What is required: Could you convert the stretch from the line containing "и управление ею.***" through the line containing "life on a whim.", both included, into a JSON list of strings with one string per line and blank lines omitted?

——

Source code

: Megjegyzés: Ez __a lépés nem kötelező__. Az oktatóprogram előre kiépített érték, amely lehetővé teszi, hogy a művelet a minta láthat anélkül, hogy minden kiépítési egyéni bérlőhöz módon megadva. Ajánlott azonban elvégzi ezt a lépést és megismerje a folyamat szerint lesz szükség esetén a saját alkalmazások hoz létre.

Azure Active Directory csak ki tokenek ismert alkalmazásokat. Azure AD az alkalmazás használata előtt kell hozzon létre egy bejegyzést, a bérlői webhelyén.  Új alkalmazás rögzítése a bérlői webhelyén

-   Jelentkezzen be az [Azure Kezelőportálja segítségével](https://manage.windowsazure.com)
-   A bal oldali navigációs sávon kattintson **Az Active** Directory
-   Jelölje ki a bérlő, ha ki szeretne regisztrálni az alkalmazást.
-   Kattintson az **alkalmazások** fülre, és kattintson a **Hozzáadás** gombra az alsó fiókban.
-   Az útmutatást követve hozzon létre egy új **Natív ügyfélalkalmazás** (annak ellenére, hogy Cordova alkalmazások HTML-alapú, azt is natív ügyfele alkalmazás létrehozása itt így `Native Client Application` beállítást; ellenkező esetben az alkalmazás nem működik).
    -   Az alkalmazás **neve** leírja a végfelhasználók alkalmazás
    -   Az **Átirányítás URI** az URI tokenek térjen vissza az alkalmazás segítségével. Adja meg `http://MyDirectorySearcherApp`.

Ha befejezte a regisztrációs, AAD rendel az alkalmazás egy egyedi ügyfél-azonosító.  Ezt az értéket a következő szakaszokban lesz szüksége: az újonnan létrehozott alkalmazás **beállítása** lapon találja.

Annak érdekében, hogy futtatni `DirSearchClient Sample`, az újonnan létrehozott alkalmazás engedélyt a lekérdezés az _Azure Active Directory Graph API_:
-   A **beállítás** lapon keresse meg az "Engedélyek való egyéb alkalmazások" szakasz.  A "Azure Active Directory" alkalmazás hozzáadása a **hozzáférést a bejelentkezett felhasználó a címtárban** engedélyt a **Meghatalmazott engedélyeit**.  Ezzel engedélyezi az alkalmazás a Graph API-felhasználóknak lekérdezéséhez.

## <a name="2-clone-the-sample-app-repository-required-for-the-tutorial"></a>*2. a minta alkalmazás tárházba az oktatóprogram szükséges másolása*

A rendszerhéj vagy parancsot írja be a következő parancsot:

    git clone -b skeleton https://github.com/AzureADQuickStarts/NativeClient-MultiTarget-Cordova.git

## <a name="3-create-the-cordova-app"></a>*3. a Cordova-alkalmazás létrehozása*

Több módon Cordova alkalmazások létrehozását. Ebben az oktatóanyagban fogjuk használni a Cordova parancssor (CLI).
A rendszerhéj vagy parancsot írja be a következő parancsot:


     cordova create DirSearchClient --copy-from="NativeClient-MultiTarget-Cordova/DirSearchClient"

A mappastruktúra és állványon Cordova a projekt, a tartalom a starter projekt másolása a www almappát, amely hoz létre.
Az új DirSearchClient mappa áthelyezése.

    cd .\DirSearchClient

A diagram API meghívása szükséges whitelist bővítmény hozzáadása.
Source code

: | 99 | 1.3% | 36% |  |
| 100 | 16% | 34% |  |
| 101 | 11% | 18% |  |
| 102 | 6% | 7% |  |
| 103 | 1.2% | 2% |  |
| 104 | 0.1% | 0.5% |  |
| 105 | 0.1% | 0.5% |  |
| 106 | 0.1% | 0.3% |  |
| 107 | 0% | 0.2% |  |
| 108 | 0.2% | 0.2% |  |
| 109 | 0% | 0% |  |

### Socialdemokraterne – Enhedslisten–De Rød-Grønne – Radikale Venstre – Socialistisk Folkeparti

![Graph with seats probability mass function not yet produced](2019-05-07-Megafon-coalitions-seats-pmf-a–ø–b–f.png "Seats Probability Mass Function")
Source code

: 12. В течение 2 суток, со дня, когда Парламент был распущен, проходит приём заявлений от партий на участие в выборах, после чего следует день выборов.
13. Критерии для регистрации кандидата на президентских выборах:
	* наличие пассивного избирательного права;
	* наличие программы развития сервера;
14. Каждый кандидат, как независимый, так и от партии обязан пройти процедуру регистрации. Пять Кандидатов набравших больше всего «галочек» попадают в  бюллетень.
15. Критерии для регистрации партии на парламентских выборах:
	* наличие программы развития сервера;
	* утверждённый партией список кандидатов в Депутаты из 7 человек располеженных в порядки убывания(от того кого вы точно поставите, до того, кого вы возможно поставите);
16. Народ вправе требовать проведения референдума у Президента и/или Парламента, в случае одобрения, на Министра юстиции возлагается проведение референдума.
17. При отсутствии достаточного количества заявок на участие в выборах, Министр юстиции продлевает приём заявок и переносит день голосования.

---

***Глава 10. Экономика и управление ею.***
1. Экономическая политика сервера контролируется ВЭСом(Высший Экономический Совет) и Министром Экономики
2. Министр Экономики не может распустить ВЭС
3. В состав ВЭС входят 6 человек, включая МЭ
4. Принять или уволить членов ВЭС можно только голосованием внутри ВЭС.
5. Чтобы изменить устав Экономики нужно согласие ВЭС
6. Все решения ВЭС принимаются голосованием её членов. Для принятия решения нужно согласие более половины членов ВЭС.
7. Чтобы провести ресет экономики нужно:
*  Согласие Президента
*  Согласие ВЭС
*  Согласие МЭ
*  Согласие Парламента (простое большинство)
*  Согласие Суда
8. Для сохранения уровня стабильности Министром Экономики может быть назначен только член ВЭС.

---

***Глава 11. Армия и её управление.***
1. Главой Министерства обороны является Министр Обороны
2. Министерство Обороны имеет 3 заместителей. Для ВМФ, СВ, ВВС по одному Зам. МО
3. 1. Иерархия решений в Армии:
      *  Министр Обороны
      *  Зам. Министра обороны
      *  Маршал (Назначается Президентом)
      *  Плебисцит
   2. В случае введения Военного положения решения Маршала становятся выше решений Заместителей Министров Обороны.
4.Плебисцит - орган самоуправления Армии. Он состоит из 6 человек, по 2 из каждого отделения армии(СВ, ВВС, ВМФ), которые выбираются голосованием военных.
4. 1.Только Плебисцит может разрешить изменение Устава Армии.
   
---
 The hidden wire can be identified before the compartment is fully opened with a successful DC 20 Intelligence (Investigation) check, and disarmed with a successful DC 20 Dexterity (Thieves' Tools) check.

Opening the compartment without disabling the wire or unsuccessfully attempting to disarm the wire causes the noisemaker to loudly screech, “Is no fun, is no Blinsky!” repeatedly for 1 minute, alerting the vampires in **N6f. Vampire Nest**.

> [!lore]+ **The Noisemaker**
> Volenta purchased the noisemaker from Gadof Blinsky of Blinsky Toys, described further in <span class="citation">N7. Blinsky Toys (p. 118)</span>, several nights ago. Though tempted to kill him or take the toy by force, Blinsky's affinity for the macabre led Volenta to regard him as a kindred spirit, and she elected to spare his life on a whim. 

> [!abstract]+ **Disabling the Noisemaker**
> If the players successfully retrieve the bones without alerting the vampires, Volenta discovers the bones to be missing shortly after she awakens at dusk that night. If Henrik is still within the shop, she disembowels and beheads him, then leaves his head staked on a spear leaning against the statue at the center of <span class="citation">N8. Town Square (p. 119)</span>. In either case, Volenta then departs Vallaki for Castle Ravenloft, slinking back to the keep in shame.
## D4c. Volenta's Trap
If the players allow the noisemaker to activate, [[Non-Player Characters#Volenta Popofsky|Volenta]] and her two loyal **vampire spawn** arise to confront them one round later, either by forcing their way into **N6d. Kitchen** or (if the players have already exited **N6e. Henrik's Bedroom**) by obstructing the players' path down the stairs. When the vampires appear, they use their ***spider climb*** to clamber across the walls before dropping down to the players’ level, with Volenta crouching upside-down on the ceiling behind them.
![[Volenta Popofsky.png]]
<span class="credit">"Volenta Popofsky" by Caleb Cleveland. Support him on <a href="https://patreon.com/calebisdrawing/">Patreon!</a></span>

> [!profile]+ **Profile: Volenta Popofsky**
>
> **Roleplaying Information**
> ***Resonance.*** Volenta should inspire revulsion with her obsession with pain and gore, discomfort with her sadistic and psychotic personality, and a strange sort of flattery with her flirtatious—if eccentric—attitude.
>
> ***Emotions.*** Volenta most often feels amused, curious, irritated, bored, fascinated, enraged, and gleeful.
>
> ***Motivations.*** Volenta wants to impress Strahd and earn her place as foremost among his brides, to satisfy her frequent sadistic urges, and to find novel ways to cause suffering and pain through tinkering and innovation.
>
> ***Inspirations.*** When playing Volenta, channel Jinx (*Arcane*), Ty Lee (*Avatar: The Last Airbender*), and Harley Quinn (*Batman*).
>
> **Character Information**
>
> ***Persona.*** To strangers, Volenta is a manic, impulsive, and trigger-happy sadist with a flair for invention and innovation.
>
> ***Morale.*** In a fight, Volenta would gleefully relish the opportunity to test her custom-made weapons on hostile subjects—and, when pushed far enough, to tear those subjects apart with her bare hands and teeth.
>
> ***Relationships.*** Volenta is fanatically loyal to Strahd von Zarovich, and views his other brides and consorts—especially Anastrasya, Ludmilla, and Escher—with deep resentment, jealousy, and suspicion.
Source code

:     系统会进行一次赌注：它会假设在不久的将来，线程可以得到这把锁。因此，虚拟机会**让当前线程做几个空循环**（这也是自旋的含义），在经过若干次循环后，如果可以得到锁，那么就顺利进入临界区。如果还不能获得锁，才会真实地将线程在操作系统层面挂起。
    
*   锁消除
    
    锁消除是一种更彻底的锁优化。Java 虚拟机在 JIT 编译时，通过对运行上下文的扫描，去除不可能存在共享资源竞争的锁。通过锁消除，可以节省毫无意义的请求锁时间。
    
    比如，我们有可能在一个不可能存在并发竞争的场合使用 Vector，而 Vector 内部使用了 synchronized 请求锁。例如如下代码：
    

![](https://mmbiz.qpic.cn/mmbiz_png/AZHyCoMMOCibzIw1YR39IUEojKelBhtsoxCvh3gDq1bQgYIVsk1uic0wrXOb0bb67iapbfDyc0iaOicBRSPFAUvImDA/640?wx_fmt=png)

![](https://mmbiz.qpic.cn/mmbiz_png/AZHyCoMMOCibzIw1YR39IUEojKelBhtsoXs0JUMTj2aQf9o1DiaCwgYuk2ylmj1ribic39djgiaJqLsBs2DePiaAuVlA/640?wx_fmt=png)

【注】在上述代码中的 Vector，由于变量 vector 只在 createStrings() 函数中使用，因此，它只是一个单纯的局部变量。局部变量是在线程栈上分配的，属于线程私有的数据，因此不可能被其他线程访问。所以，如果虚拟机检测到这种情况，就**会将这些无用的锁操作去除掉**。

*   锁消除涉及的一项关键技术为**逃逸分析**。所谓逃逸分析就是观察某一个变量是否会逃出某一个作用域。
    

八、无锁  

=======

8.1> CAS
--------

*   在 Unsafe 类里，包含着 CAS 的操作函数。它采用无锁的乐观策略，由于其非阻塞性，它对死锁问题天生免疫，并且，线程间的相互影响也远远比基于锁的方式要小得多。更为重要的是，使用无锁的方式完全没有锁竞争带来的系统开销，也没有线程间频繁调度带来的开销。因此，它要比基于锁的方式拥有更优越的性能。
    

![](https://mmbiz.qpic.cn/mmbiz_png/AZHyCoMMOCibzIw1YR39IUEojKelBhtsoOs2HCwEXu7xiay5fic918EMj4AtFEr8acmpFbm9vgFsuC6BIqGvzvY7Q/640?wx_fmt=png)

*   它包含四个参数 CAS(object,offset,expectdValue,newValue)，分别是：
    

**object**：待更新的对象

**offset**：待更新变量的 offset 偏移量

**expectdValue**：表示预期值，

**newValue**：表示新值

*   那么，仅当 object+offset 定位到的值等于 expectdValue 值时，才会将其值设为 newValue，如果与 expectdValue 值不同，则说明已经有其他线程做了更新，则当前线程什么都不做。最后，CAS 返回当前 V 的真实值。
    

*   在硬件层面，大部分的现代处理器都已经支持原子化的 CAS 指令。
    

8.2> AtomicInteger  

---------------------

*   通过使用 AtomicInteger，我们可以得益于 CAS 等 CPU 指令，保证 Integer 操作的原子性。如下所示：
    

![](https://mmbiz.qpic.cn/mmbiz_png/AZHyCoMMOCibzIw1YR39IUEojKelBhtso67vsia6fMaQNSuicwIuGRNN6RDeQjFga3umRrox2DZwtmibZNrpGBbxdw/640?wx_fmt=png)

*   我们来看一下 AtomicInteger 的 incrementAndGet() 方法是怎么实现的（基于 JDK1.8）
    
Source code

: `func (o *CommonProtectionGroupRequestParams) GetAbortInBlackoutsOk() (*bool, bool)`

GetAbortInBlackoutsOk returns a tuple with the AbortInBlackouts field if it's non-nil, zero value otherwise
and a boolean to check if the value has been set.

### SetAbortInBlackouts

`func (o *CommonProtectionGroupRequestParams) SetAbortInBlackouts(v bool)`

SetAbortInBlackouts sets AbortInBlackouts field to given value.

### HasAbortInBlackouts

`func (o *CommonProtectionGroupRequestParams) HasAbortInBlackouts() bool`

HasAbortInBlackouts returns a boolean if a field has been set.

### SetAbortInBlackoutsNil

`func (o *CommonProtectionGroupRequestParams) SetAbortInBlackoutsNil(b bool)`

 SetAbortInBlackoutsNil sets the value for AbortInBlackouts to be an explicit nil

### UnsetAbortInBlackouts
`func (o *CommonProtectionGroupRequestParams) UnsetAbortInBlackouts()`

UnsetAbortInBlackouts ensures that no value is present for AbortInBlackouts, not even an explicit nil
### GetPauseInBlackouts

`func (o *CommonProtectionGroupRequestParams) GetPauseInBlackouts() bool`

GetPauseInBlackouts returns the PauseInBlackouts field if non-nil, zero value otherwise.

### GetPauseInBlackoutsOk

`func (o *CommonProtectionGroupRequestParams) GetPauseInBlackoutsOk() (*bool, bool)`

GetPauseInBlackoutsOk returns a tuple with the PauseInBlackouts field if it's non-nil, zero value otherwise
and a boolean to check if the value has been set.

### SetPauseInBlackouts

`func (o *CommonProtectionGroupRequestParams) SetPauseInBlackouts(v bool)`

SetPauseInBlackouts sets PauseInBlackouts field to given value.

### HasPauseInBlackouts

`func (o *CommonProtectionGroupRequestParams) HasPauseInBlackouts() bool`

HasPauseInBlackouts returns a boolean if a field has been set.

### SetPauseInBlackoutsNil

——

Solution for this task:
[
  "***Глава 10. Экономика и управление ею.***",
  "1. Экономическая политика сервера контролируется ВЭСом(Высший Экономический Совет) и Министром Экономики",
  "2. Министр Экономики не может распустить ВЭС",
  "3. В состав ВЭС входят 6 человек, включая МЭ",
  "4. Принять или уволить членов ВЭС можно только голосованием внутри ВЭС.",
  "5. Чтобы изменить устав Экономики нужно согласие ВЭС",
  "6. Все решения ВЭС принимаются голосованием её членов. Для принятия решения нужно согласие более половины членов ВЭС.",
  "7. Чтобы провести ресет экономики нужно:",
  "*  Согласие Президента",
  "*  Согласие ВЭС",
  "*  Согласие МЭ",
  "*  Согласие Парламента (простое большинство)",
  "*  Согласие Суда",
  "8. Для сохранения уровня стабильности Министром Экономики может быть назначен только член ВЭС.",
  "---",
  "***Глава 11. Армия и её управление.***",
  "1. Главой Министерства обороны является Министр Обороны",
  "2. Министерство Обороны имеет 3 заместителей. Для ВМФ, СВ, ВВС по одному Зам. МО",
  "3. 1. Иерархия решений в Армии:",
  "      *  Министр Обороны",
  "      *  Зам. Министра обороны",
  "      *  Маршал (Назначается Президентом)",
  "      *  Плебисцит",
  "   2. В случае введения Военного положения решения Маршала становятся выше решений Заместителей Министров Обороны.",
  "4.Плебисцит - орган самоуправления Армии. Он состоит из 6 человек, по 2 из каждого отделения армии(СВ, ВВС, ВМФ), которые выбираются голосованием военных.",
  "4. 1.Только Плебисцит может разрешить изменение Устава Армии.",
  "---",
  " The hidden wire can be identified before the compartment is fully opened with a successful DC 20 Intelligence (Investigation) check, and disarmed with a successful DC 20 Dexterity (Thieves' Tools) check.",
  "Opening the compartment without disabling the wire or unsuccessfully attempting to disarm the wire causes the noisemaker to loudly screech, “Is no fun, is no Blinsky!” repeatedly for 1 minute, alerting the vampires in **N6f. Vampire Nest**.",
  "> [!lore]+ **The Noisemaker**",
  "> Volenta purchased the noisemaker from Gadof Blinsky of Blinsky Toys, described further in <span class=\"citation\">N7. Blinsky Toys (p. 118)</span>, several nights ago. Though tempted to kill him or take the toy by force, Blinsky's affinity for the macabre led Volenta to regard him as a kindred spirit, and she elected to spare his life on a whim. "
]